In this work, a simulation method, based on a modification of the constrained cell model of Hoover and Ree, is proposed and tested on hard-sphere and Lennard-Jones systems.  In the fully occupied constrained cell model of Hoover and Ree, each particle is confined within its own Wigner-Seitz cell.  Constant pressure simulations of the constrained cell model indicate, as Hoover and Ree first pointed out, that it exhibits a point of mechanical instability at about 60% expansion from close packing.  Below that point, the solid is mechanically unstable since without the confinement imposed by the cell walls it will rapidly disintegrate to a disordered fluid-like phase.

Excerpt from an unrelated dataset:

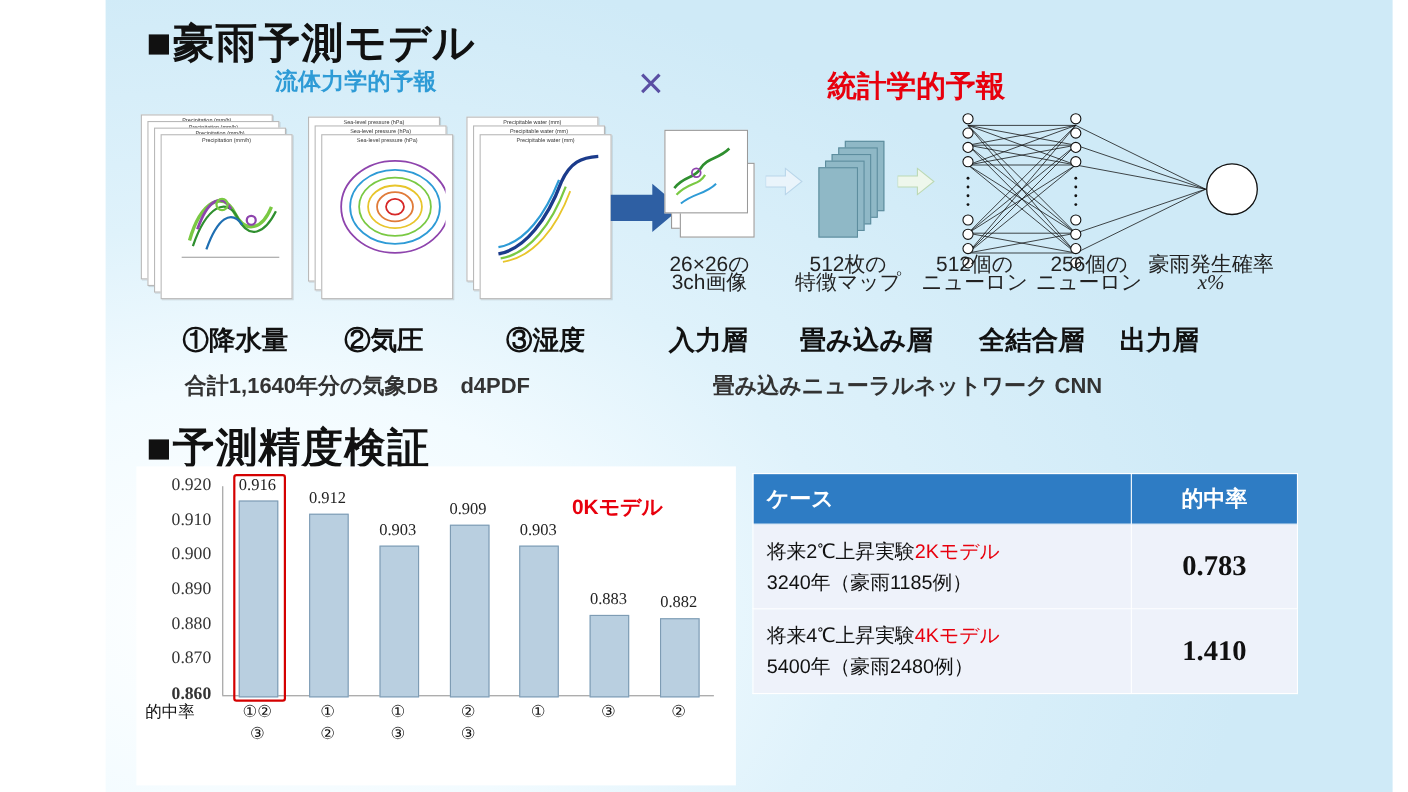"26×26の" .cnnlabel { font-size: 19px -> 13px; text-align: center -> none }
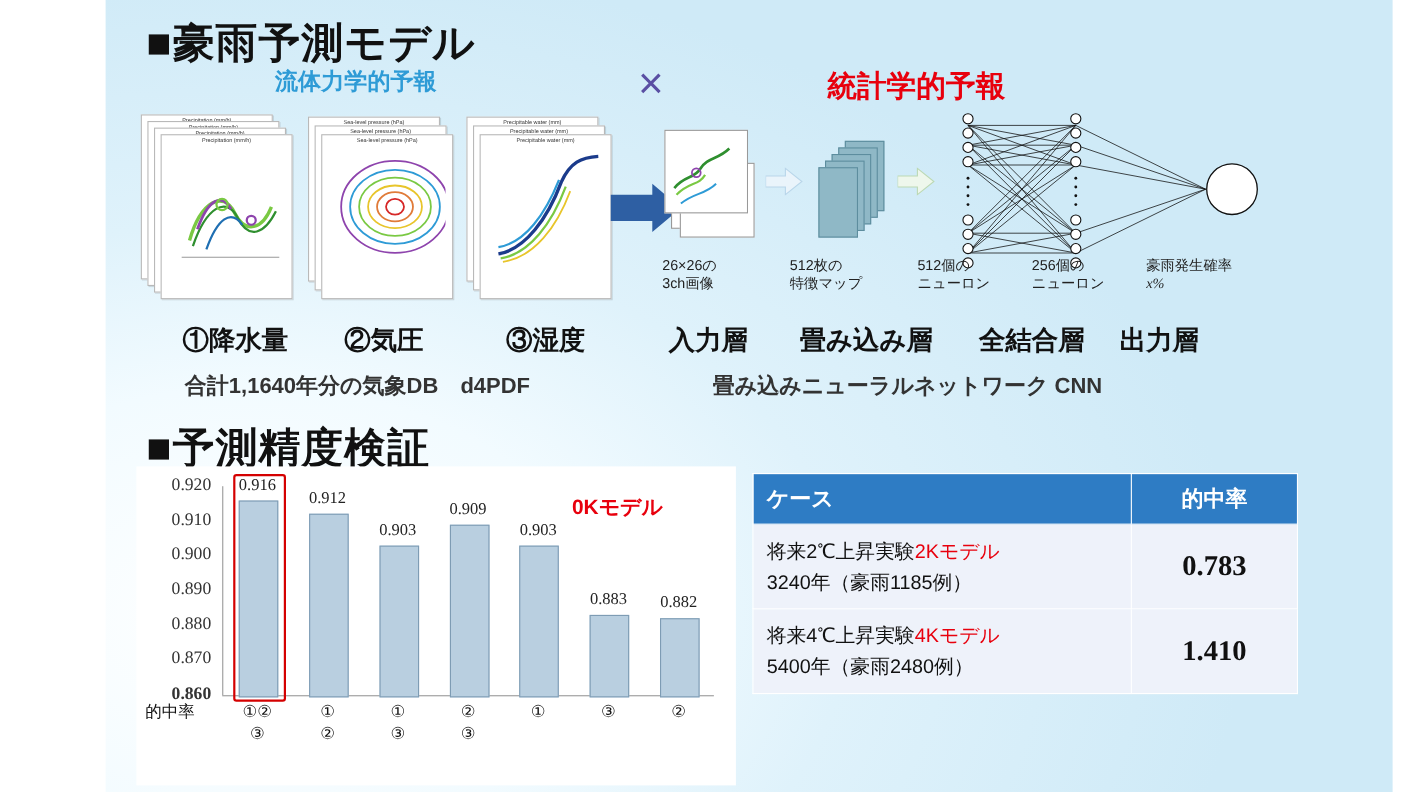"畳み込み層" div.layerlabel { html: <div>畳み込み層</div> -> none }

In their original work associated with freezing of hard-sphere systems, Hoover and Ree considered a modified cell model by introducing an external field of variable strength.  High values of the external field variable favor configurations with one particle per cell and thus stabilize the solid phase.  Normal system behavior is restored in the limit of vanishing external field.  Hoover and Ree argued that as the strength of the field varies, one might be able to go continuously from the fluid to the solid phase and vise versa.  They did not, however, exclude the possibility of critical/Curie type of terminal point that separates continuous from discontinuous behavior.

In the present work, the modified cell model is simulated under constant-pressure conditions using tempering and histogram reweighting techniques.  Simulation results on hard-sphere and Lennard-Jones systems indicate that the transition from the fluid to the solid is continuous below the mechanical stability point.  Beyond the point of mechanical stability, however, the passage from the fluid to the solid occurs via a first-order phase transition at a finite value of the external field.  As the pressure increases, the magnitude of the field that sustains coexistence decreases.  The previous observations suggest that the fluid-solid transition of the system under consideration can be studied by analyzing the field-induced transition of the modified cell model in the limit of vanishing external field.  The coexistence pressure and densities for hard-spheres and Lennard-Jones systems are determined via finite-size scaling techniques for first-order phase transitions. The results so obtained are in close accord with available data from other techniques.